The crematorium grounds through which we wandered were surprisingly large, with neat wastebins and discreet signs warning against the leaving of floral tributes, although many flowers fluttered and tumbled in their cellophane.
“Sometimes I wonder why we all came here to England at all. They told us they wanted our men to be conductors, and then they decided they didn’t need them. Everything’s automatic, so-called labour-saving. Even the buses.”
Once I’d got past the puzzling image of Indians in tuxedos with batons, I nodded. Nan had taken to confiding in me more lately. I may have been only a girl, and a half-caste at that, but, because of my look and skin colour, she was able to relax into the supposition that I was essentially Indian.
“Glad to see you’re looking so
nice
today, Roushana. Wearing decent clothes instead of all that workman’s stuff you put on usually. And at least you don’t dress like some girls, showing all their legs and then the belly button.” She stroked my arms. “And you’re got such a
lovely
skin. So pale. It will be much admired. All this…” She pulled a sour face and waved dismissively at the bending fir trees. “Meaninglessness. Even here in England, people are coming to see how wrong it is. It isn’t about being Hindu, or Muslim or Christian. Leo was too young, too troubled, too uncertain of his path with nothing ahead of him but music, but your dear cousin Kapil…” She clucked and gave me a harder squeeze. “He never misses prayers, can name saint’s days I’ve never even
heard
of. Believe, me, there is to be a resurgence…”
Overhead, a helicopter loomed as the cars pulled away towards home and the buffet which waited back at our house, slicing the air with storms of grit and dead flowers.

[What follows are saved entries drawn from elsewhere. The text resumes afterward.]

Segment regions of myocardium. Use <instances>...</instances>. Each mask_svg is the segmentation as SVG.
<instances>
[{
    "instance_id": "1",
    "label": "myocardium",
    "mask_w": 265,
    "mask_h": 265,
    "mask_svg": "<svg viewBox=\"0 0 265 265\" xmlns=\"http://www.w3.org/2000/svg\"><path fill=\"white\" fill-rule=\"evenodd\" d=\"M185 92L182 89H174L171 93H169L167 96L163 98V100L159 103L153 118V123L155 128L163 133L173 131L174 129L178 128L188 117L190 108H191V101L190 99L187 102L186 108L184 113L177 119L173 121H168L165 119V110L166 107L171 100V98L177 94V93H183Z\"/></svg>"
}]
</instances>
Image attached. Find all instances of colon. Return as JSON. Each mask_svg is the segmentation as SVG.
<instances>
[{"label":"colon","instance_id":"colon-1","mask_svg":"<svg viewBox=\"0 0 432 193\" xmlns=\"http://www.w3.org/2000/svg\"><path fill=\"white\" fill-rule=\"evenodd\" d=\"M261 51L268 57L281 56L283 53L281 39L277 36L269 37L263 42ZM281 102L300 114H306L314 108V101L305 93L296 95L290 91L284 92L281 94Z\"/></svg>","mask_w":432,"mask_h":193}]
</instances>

Leo was right. WRFI didn’t go away in the months and years to come, but it did slowly vanish from the public’s consciousness to be replaced by other, more dramatic, diseases and disasters. It had spread worldwide, and sufferers in underprivileged countries were already dying in their tens of thousands whilst even those who lived in the wealthy First World continued to escalate in their intolerances. Just as my brother had predicted, they all either succumbed to some infection, or gave up, or simply faded away.

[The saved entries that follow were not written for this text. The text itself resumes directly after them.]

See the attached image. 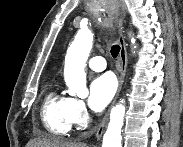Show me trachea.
Here are the masks:
<instances>
[{"label":"trachea","instance_id":"obj_1","mask_svg":"<svg viewBox=\"0 0 183 147\" xmlns=\"http://www.w3.org/2000/svg\"><path fill=\"white\" fill-rule=\"evenodd\" d=\"M120 52V46L119 45H113L111 47V55L113 58H116Z\"/></svg>","mask_w":183,"mask_h":147}]
</instances>
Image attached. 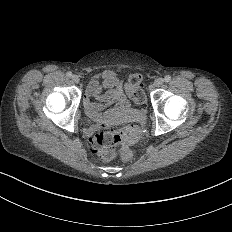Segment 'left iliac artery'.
<instances>
[{
	"label": "left iliac artery",
	"instance_id": "left-iliac-artery-1",
	"mask_svg": "<svg viewBox=\"0 0 232 232\" xmlns=\"http://www.w3.org/2000/svg\"><path fill=\"white\" fill-rule=\"evenodd\" d=\"M164 81H165V82H170V81H171V76H170V75H166V76L164 77Z\"/></svg>",
	"mask_w": 232,
	"mask_h": 232
}]
</instances>
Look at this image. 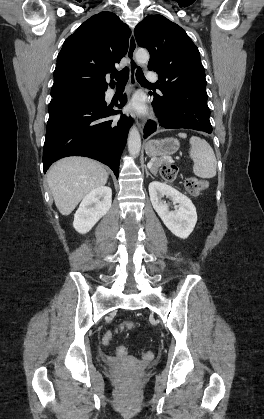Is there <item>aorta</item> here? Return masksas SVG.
Wrapping results in <instances>:
<instances>
[{"label":"aorta","mask_w":264,"mask_h":419,"mask_svg":"<svg viewBox=\"0 0 264 419\" xmlns=\"http://www.w3.org/2000/svg\"><path fill=\"white\" fill-rule=\"evenodd\" d=\"M136 61L145 64L149 60V53L145 49H139L135 55ZM141 149V137L136 126H132L128 136V151L132 156L139 154Z\"/></svg>","instance_id":"762f6f07"}]
</instances>
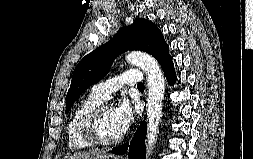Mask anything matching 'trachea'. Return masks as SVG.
Segmentation results:
<instances>
[{
    "label": "trachea",
    "mask_w": 253,
    "mask_h": 159,
    "mask_svg": "<svg viewBox=\"0 0 253 159\" xmlns=\"http://www.w3.org/2000/svg\"><path fill=\"white\" fill-rule=\"evenodd\" d=\"M138 88H144V84L143 83H140L137 85Z\"/></svg>",
    "instance_id": "trachea-1"
}]
</instances>
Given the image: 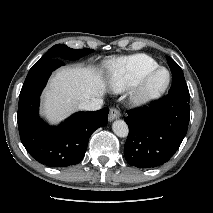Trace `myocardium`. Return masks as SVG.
<instances>
[{"label":"myocardium","mask_w":213,"mask_h":213,"mask_svg":"<svg viewBox=\"0 0 213 213\" xmlns=\"http://www.w3.org/2000/svg\"><path fill=\"white\" fill-rule=\"evenodd\" d=\"M166 72V81L159 87H152L151 82L160 72ZM171 83V73L165 67H157L147 73L133 88L130 95V104L134 107H144L158 100L168 89Z\"/></svg>","instance_id":"1"}]
</instances>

Weakened as he was, I don’t think Leo could ever have lived the musicianly life he’d wanted, although I still wish I’d said more to him on that night in his room. After all, Paganini had a genetic disorder, TB and syphilis, Pearlman was disabled from childhood polio, and Beethoven had famously fought his deafness. Even now, when I hear of someone who has battled physical odds to make their mark on the world, I think of Leo, and wonder if things might have turned out differently if I’d tried harder to dissuade him.

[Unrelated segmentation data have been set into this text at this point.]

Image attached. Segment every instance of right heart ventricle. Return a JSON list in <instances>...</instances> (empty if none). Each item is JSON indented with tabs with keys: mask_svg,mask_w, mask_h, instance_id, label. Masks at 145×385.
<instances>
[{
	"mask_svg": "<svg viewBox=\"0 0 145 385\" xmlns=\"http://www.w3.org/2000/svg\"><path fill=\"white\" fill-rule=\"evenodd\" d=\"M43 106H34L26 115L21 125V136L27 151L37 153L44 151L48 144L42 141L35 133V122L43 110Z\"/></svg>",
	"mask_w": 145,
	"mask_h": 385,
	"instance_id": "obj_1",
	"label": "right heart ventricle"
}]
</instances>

Dad, meanwhile, got promoted to Head of Year at his school. He threw himself into his work, as his hair, which had been denser and more ginger than Leo’s, greyed and fell away in the space of that one horrendous winter. Tornadoes ripped up streets, and it rained as it had never rained. Then came sleet and snow borne on rumbling waves of thunder, and after that a glacial chill which blistered lips and cracked paving until that, too, was blown away in a fortnight of falling chimneys, shattering slates and keeling trees. The roads and the railways stopped working. The powerlines failed. The atmosphere was feverish, and with it came a new wave of flu. Everyone feared it was WRFI, or worse.